Text pulled from each page:
● ● ● ● ●

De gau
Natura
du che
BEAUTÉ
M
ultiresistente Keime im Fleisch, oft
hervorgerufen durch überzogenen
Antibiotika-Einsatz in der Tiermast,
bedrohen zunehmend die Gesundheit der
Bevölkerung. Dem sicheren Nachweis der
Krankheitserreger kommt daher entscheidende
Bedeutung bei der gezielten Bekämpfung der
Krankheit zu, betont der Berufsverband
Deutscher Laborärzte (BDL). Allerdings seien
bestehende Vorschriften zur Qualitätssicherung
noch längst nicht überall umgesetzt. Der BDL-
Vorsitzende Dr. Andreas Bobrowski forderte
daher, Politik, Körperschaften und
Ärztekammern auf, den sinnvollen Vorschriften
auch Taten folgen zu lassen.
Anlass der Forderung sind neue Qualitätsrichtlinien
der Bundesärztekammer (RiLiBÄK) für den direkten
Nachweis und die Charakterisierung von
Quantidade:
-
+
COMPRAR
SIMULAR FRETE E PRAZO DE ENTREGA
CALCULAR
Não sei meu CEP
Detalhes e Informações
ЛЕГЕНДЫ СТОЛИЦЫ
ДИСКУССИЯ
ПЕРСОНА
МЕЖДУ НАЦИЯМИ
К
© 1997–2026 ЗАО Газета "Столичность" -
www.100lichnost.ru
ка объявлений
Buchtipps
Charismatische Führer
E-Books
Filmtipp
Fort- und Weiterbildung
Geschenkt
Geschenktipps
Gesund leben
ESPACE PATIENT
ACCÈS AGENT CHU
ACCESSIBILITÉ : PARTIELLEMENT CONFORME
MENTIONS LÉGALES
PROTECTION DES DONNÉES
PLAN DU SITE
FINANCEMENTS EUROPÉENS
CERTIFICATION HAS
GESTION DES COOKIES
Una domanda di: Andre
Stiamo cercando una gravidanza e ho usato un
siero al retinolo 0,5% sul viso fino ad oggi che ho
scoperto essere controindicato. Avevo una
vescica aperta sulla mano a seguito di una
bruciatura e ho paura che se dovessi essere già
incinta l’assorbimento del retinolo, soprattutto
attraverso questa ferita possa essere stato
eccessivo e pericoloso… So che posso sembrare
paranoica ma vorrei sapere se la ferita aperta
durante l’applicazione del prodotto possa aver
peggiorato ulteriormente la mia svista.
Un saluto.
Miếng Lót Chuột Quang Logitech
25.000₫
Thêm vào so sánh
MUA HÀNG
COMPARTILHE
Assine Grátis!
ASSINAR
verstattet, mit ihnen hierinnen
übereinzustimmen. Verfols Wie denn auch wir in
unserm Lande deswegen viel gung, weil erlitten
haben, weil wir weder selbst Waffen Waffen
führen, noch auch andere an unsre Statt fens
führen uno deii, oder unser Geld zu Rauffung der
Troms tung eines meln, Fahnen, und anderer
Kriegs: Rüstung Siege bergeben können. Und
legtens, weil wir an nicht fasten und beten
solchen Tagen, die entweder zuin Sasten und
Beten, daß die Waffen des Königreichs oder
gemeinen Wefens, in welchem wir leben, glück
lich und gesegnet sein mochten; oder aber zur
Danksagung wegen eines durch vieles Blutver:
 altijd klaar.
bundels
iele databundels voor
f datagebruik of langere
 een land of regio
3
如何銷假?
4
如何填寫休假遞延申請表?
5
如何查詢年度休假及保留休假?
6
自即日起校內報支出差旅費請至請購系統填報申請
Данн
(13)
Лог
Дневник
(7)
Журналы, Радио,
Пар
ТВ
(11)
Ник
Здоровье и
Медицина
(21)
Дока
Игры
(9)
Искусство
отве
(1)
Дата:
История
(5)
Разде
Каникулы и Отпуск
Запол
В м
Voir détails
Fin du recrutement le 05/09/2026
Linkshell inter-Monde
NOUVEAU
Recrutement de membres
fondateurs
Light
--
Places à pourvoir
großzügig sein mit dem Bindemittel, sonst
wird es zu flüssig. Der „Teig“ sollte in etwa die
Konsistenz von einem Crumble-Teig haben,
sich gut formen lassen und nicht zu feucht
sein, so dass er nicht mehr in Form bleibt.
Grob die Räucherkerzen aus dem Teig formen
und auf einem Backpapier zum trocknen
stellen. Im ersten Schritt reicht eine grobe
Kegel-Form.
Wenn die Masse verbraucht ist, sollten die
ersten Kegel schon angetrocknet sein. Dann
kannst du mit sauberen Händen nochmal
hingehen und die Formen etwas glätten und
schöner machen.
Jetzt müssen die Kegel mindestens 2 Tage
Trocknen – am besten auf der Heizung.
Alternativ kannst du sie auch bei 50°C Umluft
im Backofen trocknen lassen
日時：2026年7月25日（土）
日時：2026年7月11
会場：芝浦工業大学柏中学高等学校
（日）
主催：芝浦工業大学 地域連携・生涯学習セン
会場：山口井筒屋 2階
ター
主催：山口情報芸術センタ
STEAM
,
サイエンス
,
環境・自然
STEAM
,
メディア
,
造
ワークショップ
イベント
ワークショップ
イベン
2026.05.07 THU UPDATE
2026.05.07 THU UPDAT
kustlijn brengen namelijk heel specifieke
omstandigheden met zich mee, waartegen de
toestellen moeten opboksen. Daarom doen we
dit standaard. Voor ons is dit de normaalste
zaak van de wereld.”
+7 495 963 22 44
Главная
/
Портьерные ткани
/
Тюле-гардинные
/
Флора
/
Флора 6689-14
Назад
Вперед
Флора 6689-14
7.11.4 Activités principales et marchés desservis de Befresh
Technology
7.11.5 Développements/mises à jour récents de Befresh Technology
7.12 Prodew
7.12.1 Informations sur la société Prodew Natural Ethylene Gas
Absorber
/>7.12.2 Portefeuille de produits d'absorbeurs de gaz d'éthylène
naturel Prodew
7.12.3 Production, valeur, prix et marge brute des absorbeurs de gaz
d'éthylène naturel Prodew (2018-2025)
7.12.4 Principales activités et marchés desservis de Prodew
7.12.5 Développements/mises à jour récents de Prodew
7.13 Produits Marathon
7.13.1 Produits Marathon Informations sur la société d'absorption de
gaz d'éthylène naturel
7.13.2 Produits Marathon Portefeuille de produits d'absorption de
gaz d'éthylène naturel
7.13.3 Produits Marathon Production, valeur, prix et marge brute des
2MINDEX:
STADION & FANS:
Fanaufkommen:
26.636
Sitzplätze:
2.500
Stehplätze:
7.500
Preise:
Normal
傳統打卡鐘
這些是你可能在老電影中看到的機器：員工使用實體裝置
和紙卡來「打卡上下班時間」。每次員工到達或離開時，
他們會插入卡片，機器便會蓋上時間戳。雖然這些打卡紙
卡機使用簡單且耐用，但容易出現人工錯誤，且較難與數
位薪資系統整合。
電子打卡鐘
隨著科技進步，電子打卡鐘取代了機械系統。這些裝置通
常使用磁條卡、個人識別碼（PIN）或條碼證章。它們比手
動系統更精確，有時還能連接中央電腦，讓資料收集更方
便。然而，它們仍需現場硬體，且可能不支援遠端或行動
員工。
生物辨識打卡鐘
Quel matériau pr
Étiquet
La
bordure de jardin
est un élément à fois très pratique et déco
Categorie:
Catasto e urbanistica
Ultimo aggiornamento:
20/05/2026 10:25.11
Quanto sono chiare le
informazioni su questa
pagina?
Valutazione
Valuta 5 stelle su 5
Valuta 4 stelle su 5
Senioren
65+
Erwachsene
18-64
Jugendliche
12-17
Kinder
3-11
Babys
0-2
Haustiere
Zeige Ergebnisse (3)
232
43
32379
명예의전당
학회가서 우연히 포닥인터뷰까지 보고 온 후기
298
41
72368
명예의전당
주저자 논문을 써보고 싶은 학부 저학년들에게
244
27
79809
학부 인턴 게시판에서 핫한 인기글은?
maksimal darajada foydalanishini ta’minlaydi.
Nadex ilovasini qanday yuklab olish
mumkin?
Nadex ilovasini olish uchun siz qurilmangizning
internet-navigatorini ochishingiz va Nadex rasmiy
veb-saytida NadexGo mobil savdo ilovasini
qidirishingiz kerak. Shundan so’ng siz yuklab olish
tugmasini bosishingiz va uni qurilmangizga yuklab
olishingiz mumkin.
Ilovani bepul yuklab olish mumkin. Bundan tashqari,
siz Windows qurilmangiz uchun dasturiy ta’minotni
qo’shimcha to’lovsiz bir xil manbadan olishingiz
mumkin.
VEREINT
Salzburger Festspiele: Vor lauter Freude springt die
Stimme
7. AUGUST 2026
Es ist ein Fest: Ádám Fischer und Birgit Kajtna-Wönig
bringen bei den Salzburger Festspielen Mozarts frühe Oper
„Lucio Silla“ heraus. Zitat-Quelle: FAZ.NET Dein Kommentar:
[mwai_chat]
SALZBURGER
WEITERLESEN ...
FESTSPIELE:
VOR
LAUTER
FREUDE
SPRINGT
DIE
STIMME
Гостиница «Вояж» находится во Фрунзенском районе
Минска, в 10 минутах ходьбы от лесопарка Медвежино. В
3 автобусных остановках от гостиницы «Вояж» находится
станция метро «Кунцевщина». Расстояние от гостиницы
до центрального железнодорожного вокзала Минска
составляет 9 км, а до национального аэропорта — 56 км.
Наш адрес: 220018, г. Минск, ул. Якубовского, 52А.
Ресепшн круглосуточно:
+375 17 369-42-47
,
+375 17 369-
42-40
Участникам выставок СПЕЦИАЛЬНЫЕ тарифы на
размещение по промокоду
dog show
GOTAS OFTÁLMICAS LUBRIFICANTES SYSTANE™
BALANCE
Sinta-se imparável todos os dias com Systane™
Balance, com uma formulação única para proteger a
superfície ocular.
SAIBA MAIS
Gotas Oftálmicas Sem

● ● ● ● ●

■ **WHAT YOU WILL DO**
Retype the lines character for character, from the start of the lines through the line that contains "eccessivo e pericoloso… So che posso sembrare", both ends included.

■ **ANSWER TO THE PROBLEM**
De gau
Natura
du che
BEAUTÉ
M
ultiresistente Keime im Fleisch, oft
hervorgerufen durch überzogenen
Antibiotika-Einsatz in der Tiermast,
bedrohen zunehmend die Gesundheit der
Bevölkerung. Dem sicheren Nachweis der
Krankheitserreger kommt daher entscheidende
Bedeutung bei der gezielten Bekämpfung der
Krankheit zu, betont der Berufsverband
Deutscher Laborärzte (BDL). Allerdings seien
bestehende Vorschriften zur Qualitätssicherung
noch längst nicht überall umgesetzt. Der BDL-
Vorsitzende Dr. Andreas Bobrowski forderte
daher, Politik, Körperschaften und
Ärztekammern auf, den sinnvollen Vorschriften
auch Taten folgen zu lassen.
Anlass der Forderung sind neue Qualitätsrichtlinien
der Bundesärztekammer (RiLiBÄK) für den direkten
Nachweis und die Charakterisierung von
Quantidade:
-
+
COMPRAR
SIMULAR FRETE E PRAZO DE ENTREGA
CALCULAR
Não sei meu CEP
Detalhes e Informações
ЛЕГЕНДЫ СТОЛИЦЫ
ДИСКУССИЯ
ПЕРСОНА
МЕЖДУ НАЦИЯМИ
К
© 1997–2026 ЗАО Газета "Столичность" -
www.100lichnost.ru
ка объявлений
Buchtipps
Charismatische Führer
E-Books
Filmtipp
Fort- und Weiterbildung
Geschenkt
Geschenktipps
Gesund leben
ESPACE PATIENT
ACCÈS AGENT CHU
ACCESSIBILITÉ : PARTIELLEMENT CONFORME
MENTIONS LÉGALES
PROTECTION DES DONNÉES
PLAN DU SITE
FINANCEMENTS EUROPÉENS
CERTIFICATION HAS
GESTION DES COOKIES
Una domanda di: Andre
Stiamo cercando una gravidanza e ho usato un
siero al retinolo 0,5% sul viso fino ad oggi che ho
scoperto essere controindicato. Avevo una
vescica aperta sulla mano a seguito di una
bruciatura e ho paura che se dovessi essere già
incinta l’assorbimento del retinolo, soprattutto
attraverso questa ferita possa essere stato
eccessivo e pericoloso… So che posso sembrare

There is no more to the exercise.